The inability of U.S. 10-Year yields to push higher has been one of the more puzzling aspects of market reaction to the Federal Reserve’s tapering programme. This is especially pertinent given the initial market reaction to the mere mention of it nearly a year ago when Ben Bernanke first suggested it.
US yields jumped from 1.6% to 3% in a matter of weeks last year, as markets fretted about the withdrawal effects of unlimited stimulus.
Now that the program of tapering has begun, yields are counterintuitively going in the opposite direction of where markets think they should be going, while equity markets now appear to be showing signs of exhaustion.
This flow into safer haven US treasuries and German bunds has seen yields break below their recent floors, with US 10 year treasury yields breaking below 2.5%, and hitting their lowest levels since October last year, when they traded below 2.47% very briefly.
The key question now being asked is whether this weakness in yields is merely temporary or the beginning of a new move lower and a move higher in US treasury prices.
Investors certainly do have concerns that growth expectations are slightly over optimistic, particularly after yesterday’s European Q1 GDP economic data, while there remains a degree of uncertainty about the health of the US economy and the ability of the US economy to bounce back from its winter freeze up.

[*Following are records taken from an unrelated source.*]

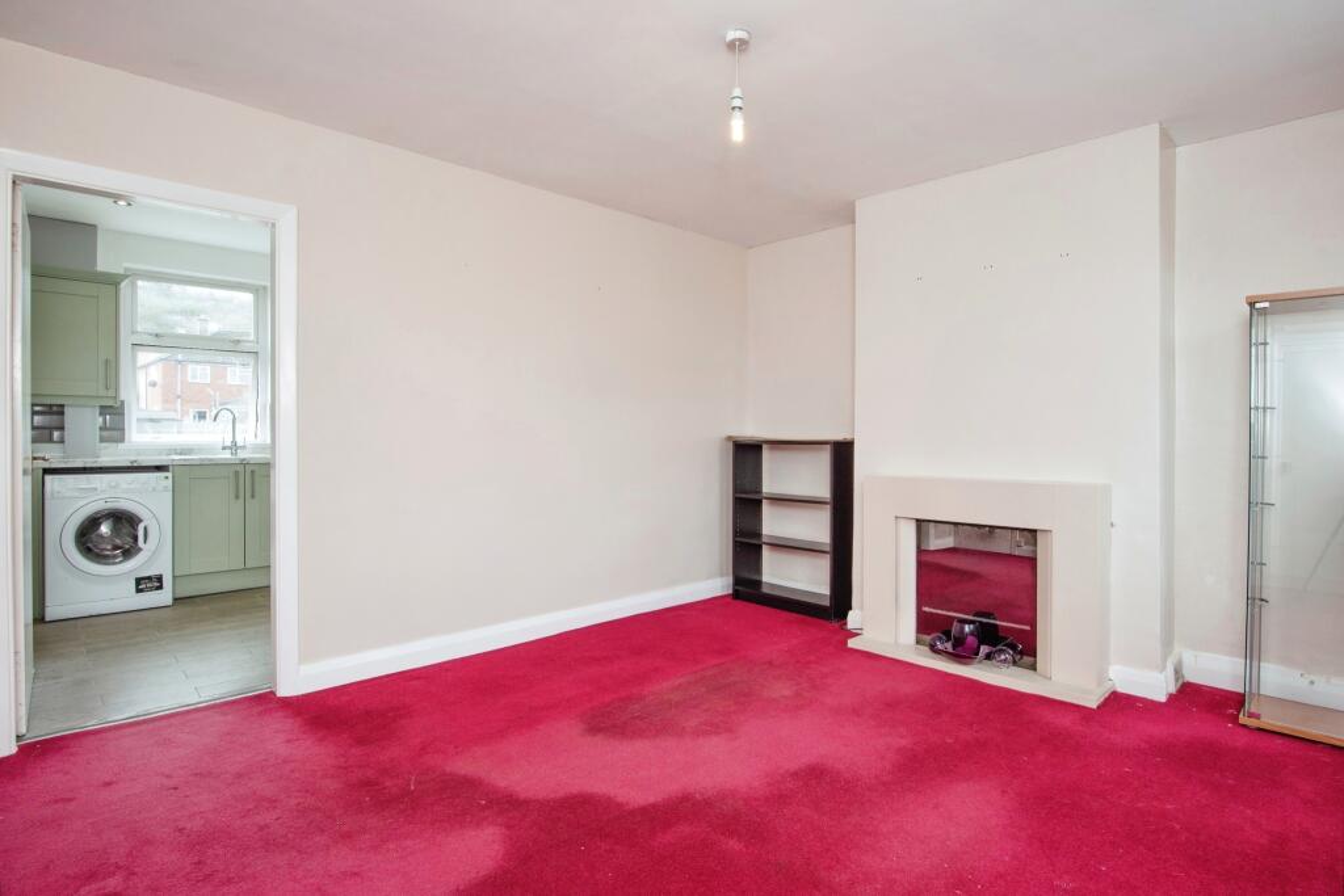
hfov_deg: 93.3
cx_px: 672
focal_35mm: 17
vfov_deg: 70.5
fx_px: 635
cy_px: 448
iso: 200
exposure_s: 1/60
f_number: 10
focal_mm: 17
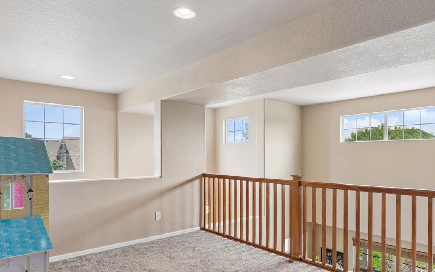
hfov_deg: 72.4
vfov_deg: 49.0
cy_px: 162
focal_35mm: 25
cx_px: 239
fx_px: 296
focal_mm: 18
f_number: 9
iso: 400
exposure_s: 1/15
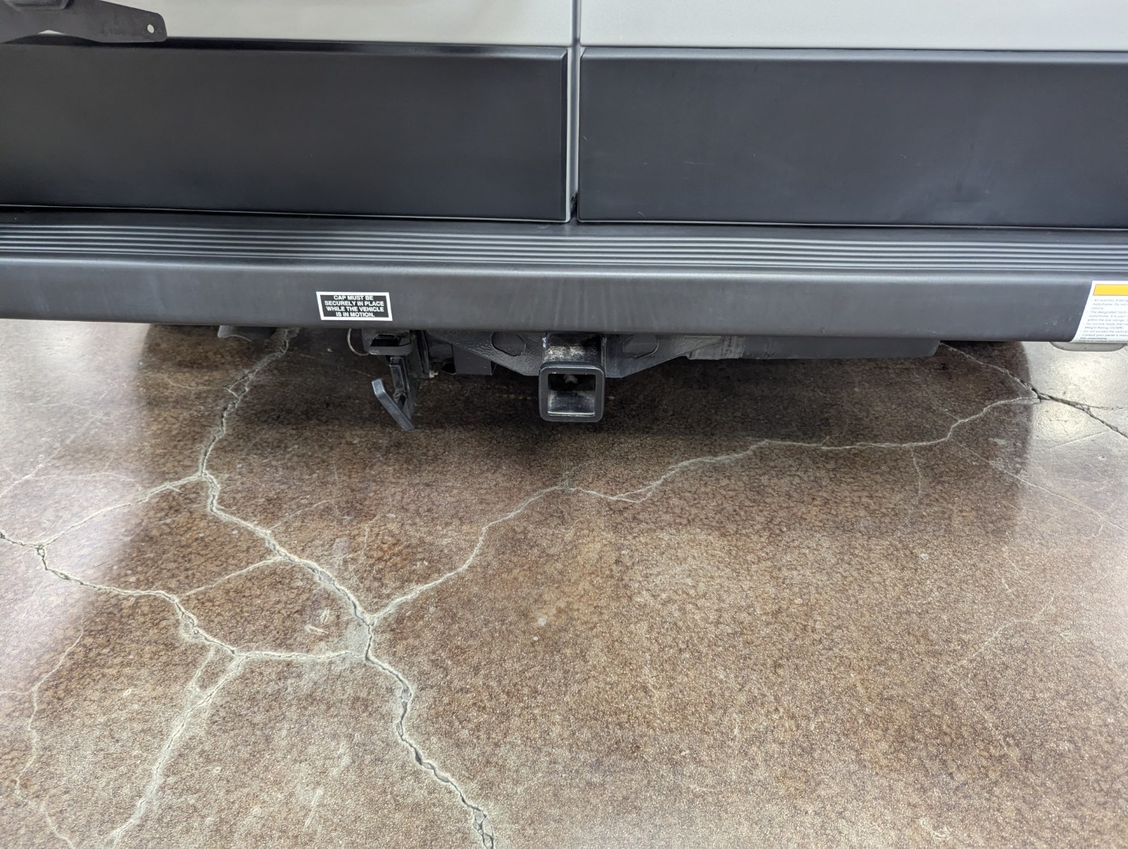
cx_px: 564
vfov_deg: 56.9
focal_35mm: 24
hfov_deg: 71.5
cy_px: 424
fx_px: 783
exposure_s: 1/120
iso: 532
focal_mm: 6.81
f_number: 1.85
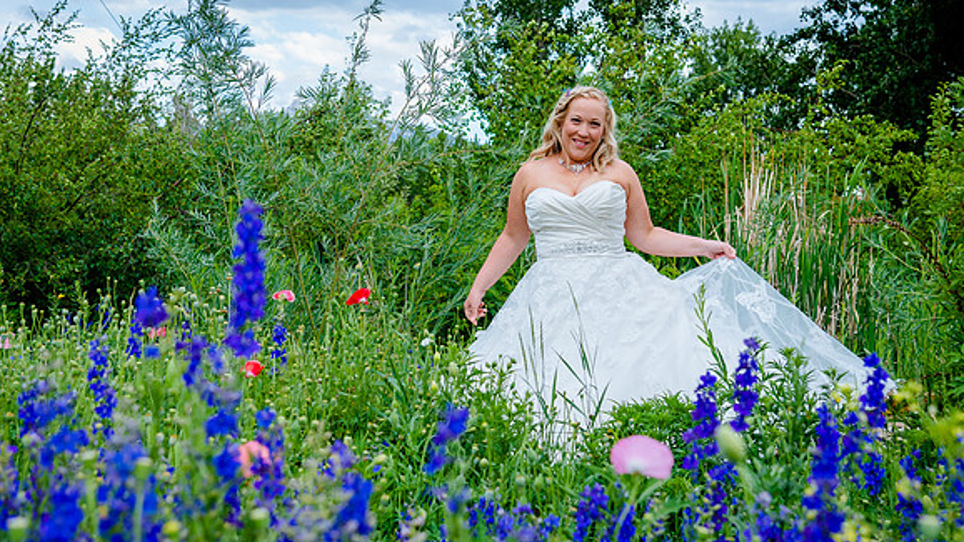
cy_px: 212
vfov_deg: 21.4
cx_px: 457
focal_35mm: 56
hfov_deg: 37.2
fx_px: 1431
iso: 640
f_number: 5
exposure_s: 1/500
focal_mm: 40
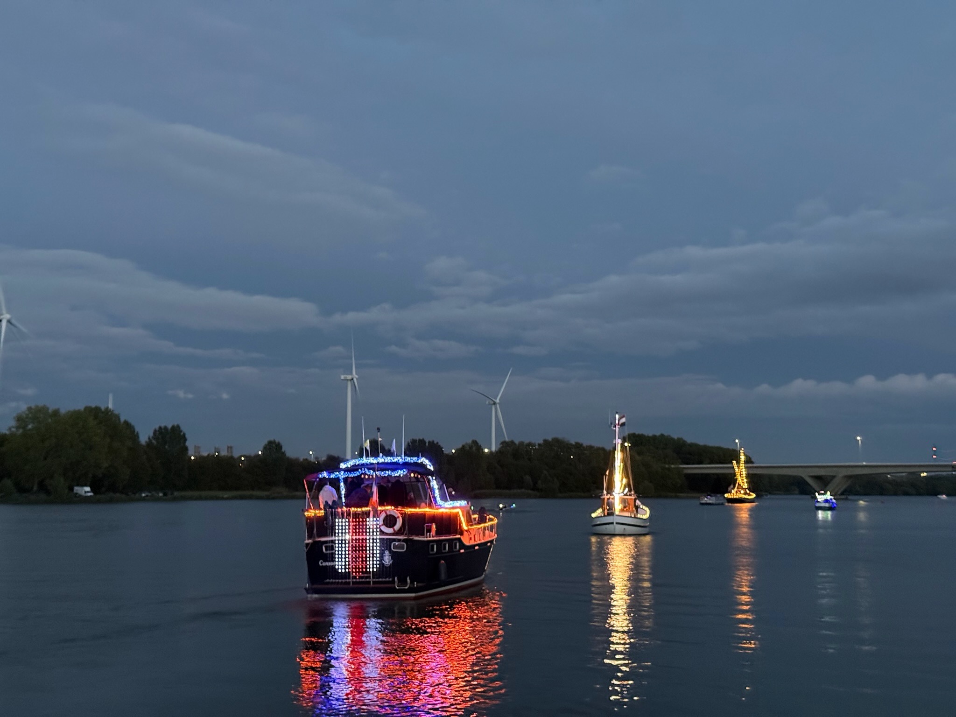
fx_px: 1326
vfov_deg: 30.3
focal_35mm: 48
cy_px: 358
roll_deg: +0.2
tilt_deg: +4.6
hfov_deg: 39.7
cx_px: 478
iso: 640
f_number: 1.78
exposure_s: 1/20
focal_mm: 6.76
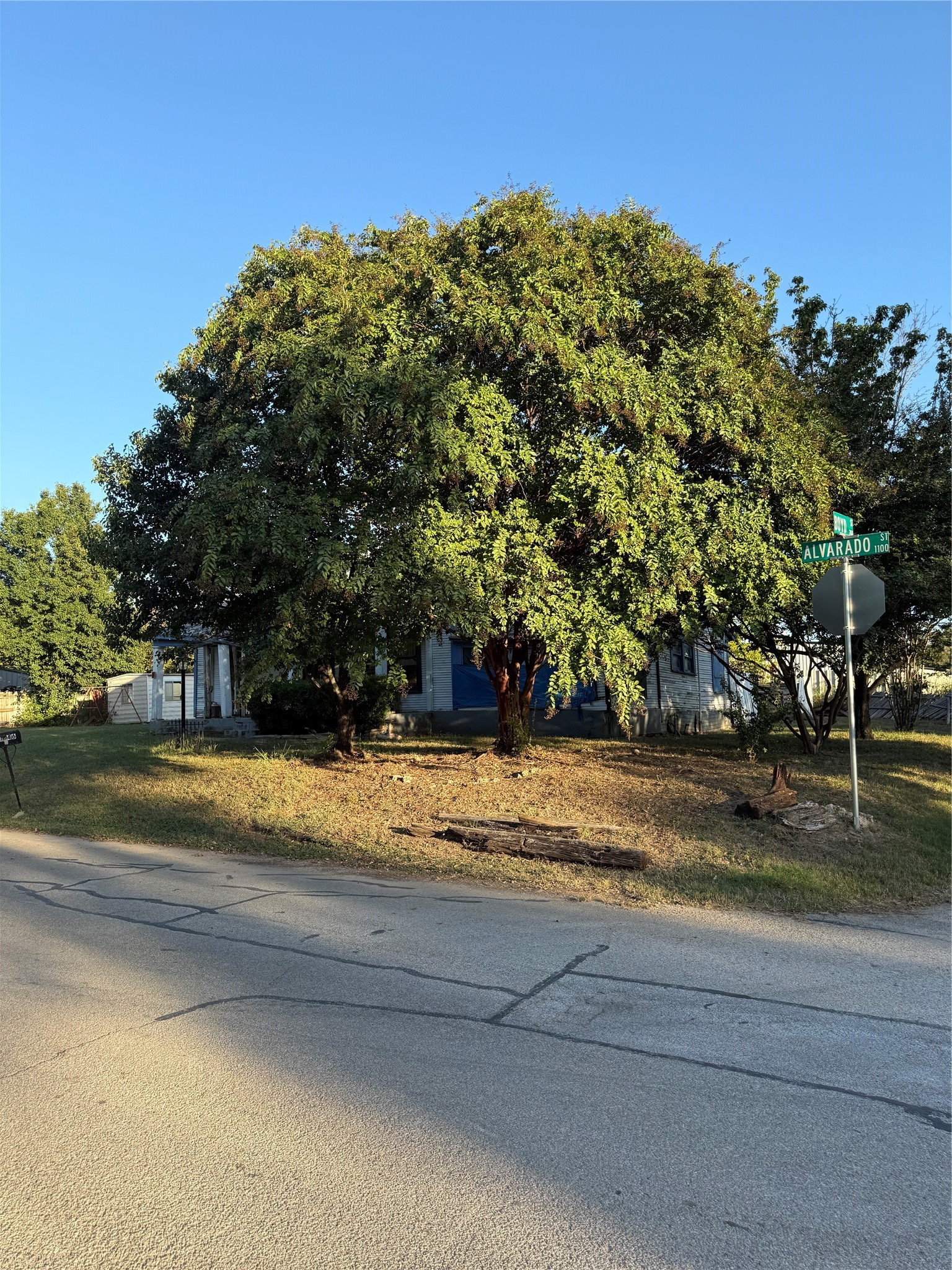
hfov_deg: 56.8
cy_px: 635
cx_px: 476
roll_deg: +0.8
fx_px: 880
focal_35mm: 24
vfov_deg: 71.6
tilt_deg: +5.6
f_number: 1.78
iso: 80
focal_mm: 6.76
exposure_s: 1/1091
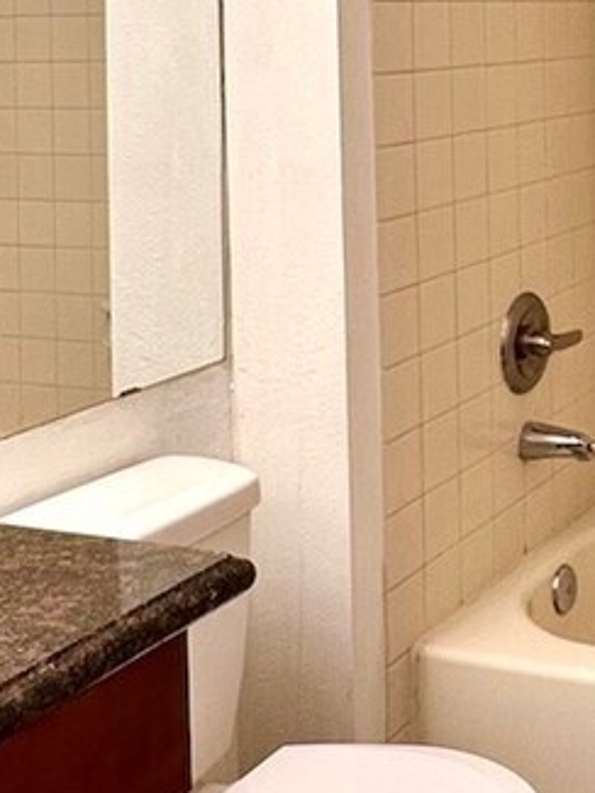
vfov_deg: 29.4
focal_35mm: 62
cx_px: 717
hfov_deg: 21.9
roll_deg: +0.7
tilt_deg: -0.2
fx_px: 1420
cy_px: 22
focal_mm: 2.22
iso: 64
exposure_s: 1/120
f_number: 2.2
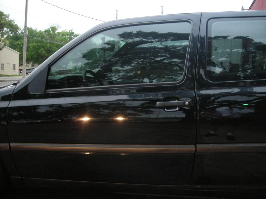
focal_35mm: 38
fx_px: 292
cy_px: 100
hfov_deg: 49.0
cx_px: 133
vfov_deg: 37.7
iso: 200
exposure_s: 1/30
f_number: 3.2
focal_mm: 6.3
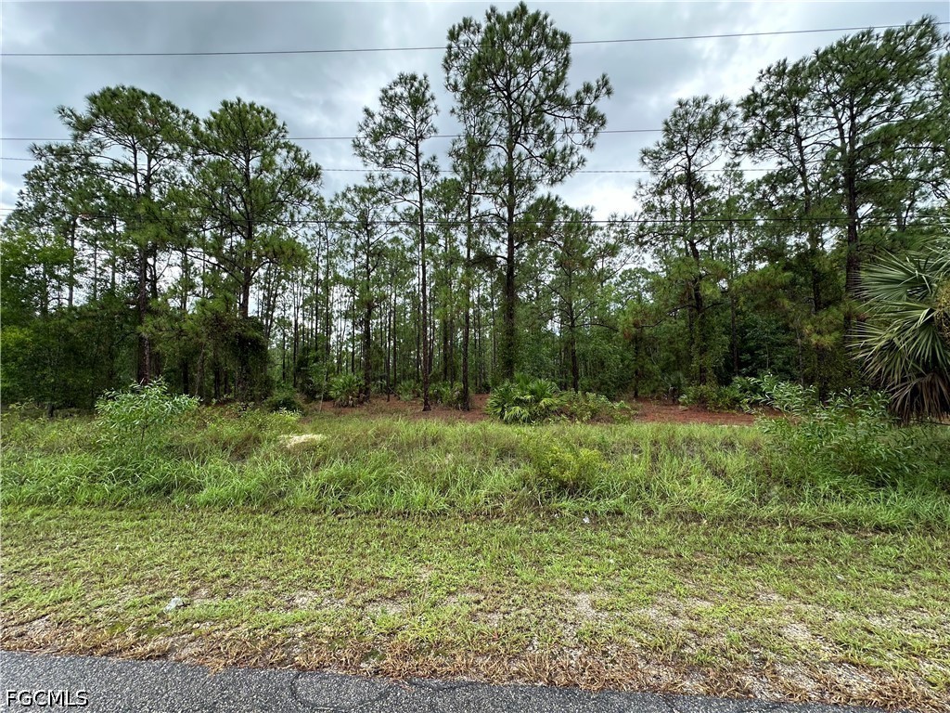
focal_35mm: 14
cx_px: 475
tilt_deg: +3.2
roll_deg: +2.2
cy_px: 356
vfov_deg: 85.7
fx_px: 384
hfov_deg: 102.1
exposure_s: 1/355
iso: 40
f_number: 2.2
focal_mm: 2.22
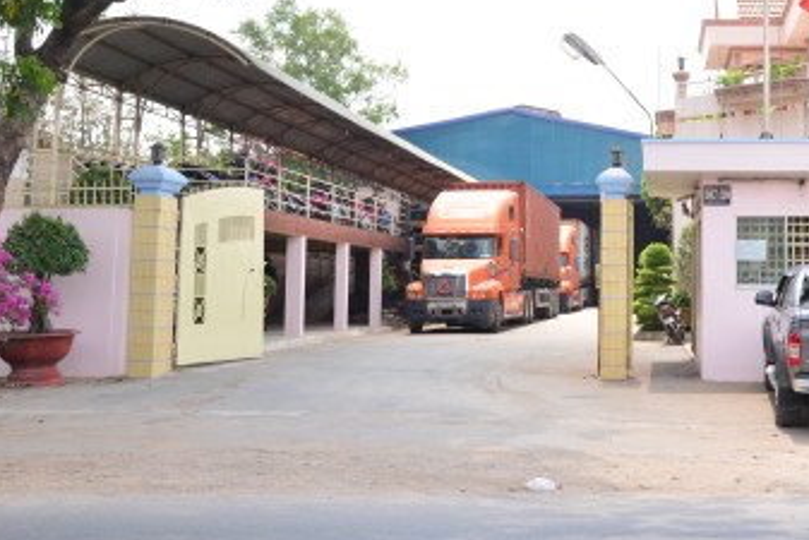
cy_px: 174
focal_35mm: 57
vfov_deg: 23.7
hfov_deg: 34.0
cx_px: 641
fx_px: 1281
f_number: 13
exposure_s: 1/125
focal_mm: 30
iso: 500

US treasury prices may give us some clues here and from the look of the charts there are worrying signs that we could see further US treasury price strength and lower yields.
Yesterday we saw US 10 year prices break above trend line resistance and the 200 day MA for the first time since May last year.
As a directional indicator this would seem to suggest that there is scope for prices to move higher in the medium term and yields lower, towards 2.4%, and even 2.3%. Only a move back below the 200 day MA would negate this directional change in momentum.
If this plays out as expected then the prospects for equity markets in the short term may well suggest further declines in the next month or so.